Top of Dataset excerpts
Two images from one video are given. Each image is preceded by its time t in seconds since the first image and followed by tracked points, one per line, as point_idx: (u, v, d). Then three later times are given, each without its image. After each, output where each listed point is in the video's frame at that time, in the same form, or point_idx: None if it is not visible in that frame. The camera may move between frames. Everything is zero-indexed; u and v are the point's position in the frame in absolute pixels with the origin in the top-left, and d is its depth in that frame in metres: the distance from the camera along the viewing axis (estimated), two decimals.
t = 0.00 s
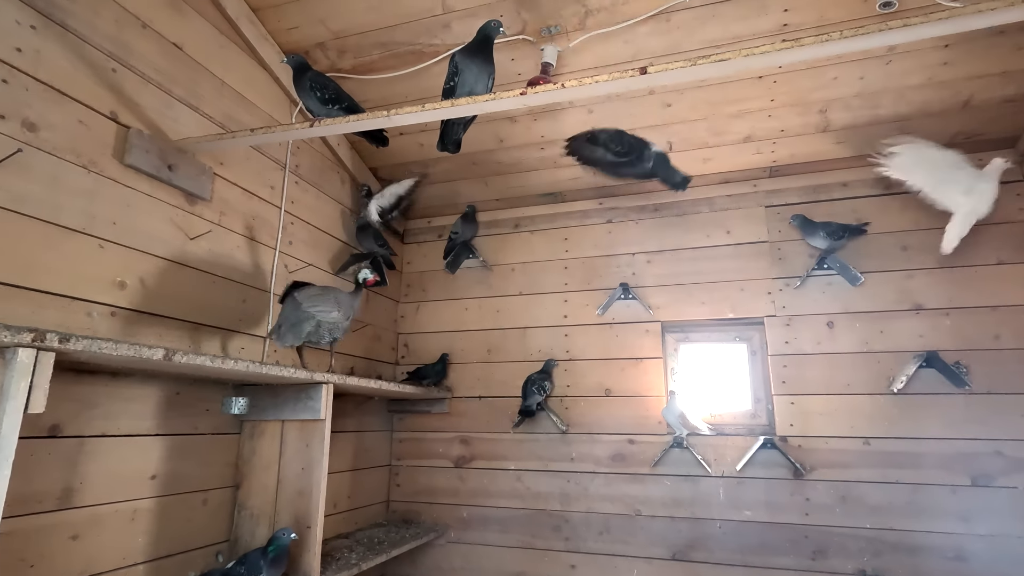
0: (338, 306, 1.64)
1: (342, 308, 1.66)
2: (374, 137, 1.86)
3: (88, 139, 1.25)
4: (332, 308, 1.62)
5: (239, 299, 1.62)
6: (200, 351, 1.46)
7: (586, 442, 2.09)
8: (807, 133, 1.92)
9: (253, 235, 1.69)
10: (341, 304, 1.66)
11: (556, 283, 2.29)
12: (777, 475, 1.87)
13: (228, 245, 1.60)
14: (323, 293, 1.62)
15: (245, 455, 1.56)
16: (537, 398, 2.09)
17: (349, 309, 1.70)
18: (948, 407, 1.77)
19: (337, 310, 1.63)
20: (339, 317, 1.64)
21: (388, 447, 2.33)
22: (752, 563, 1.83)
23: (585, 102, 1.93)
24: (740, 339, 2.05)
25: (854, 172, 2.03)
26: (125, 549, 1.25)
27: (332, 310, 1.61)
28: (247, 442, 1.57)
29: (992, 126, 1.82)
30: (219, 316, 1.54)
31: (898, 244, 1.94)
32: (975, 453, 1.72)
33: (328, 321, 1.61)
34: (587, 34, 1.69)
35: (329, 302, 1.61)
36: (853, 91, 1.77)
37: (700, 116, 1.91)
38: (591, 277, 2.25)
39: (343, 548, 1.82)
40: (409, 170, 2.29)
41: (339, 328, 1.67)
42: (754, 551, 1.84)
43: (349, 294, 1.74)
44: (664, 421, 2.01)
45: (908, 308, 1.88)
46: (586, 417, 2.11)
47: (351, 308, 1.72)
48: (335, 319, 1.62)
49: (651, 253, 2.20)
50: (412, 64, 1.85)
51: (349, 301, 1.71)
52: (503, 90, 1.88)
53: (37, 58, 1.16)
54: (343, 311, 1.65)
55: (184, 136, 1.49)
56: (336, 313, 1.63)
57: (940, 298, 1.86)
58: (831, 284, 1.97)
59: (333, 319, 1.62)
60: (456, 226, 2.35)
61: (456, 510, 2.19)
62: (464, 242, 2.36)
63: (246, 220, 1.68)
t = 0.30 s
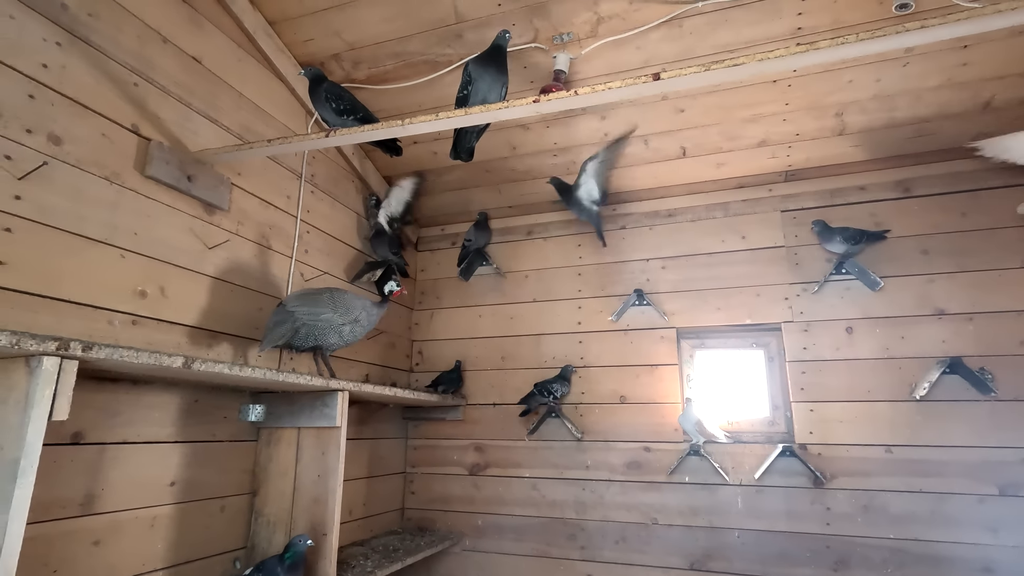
Bottom of Dataset excerpts
**Activity**
Although the records contain pictures, only the text should be copied, exactly as it stands.

**Output for this exercise**
Two images from one video are given. Each image is preceded by its time t in seconds since the first image and followed by tracked points, one per line, as point_idx: (u, v, d). Then three later times are given, each without its image. After each, output where each listed point is in the video's frame at that time, in the same form, or point_idx: None if it is not visible in that frame. The camera may move between frames. Everything is zero-indexed; u and v are the point's position in the frame in absolute pixels with the origin in the top-left, and d is its depth in that frame in metres: the distance from the camera along the viewing axis (estimated), two decimals.
t = 0.00 s
0: (338, 306, 1.64)
1: (342, 308, 1.66)
2: (374, 137, 1.86)
3: (88, 139, 1.25)
4: (332, 308, 1.62)
5: (239, 299, 1.62)
6: (200, 351, 1.46)
7: (586, 442, 2.09)
8: (807, 133, 1.92)
9: (253, 235, 1.69)
10: (341, 304, 1.66)
11: (556, 283, 2.29)
12: (777, 475, 1.87)
13: (228, 245, 1.60)
14: (323, 293, 1.62)
15: (245, 455, 1.56)
16: (537, 398, 2.09)
17: (349, 309, 1.70)
18: (948, 407, 1.77)
19: (337, 310, 1.63)
20: (339, 317, 1.64)
21: (388, 447, 2.33)
22: (752, 563, 1.83)
23: (585, 102, 1.93)
24: (740, 339, 2.05)
25: (854, 172, 2.03)
26: (125, 549, 1.25)
27: (332, 310, 1.61)
28: (247, 442, 1.57)
29: (992, 126, 1.82)
30: (219, 316, 1.54)
31: (898, 244, 1.94)
32: (975, 453, 1.72)
33: (328, 321, 1.61)
34: (587, 34, 1.69)
35: (329, 302, 1.61)
36: (853, 91, 1.77)
37: (700, 116, 1.91)
38: (591, 277, 2.25)
39: (343, 548, 1.82)
40: (409, 170, 2.29)
41: (339, 328, 1.67)
42: (754, 551, 1.84)
43: (349, 294, 1.74)
44: (664, 421, 2.01)
45: (908, 308, 1.88)
46: (586, 417, 2.11)
47: (351, 308, 1.72)
48: (335, 319, 1.62)
49: (651, 253, 2.20)
50: (412, 64, 1.85)
51: (349, 301, 1.71)
52: (503, 90, 1.88)
53: (37, 58, 1.16)
54: (343, 311, 1.65)
55: (184, 136, 1.49)
56: (336, 313, 1.63)
57: (940, 298, 1.86)
58: (831, 284, 1.97)
59: (333, 319, 1.62)
60: (456, 226, 2.35)
61: (456, 510, 2.19)
62: (464, 242, 2.36)
63: (246, 220, 1.68)
t = 0.30 s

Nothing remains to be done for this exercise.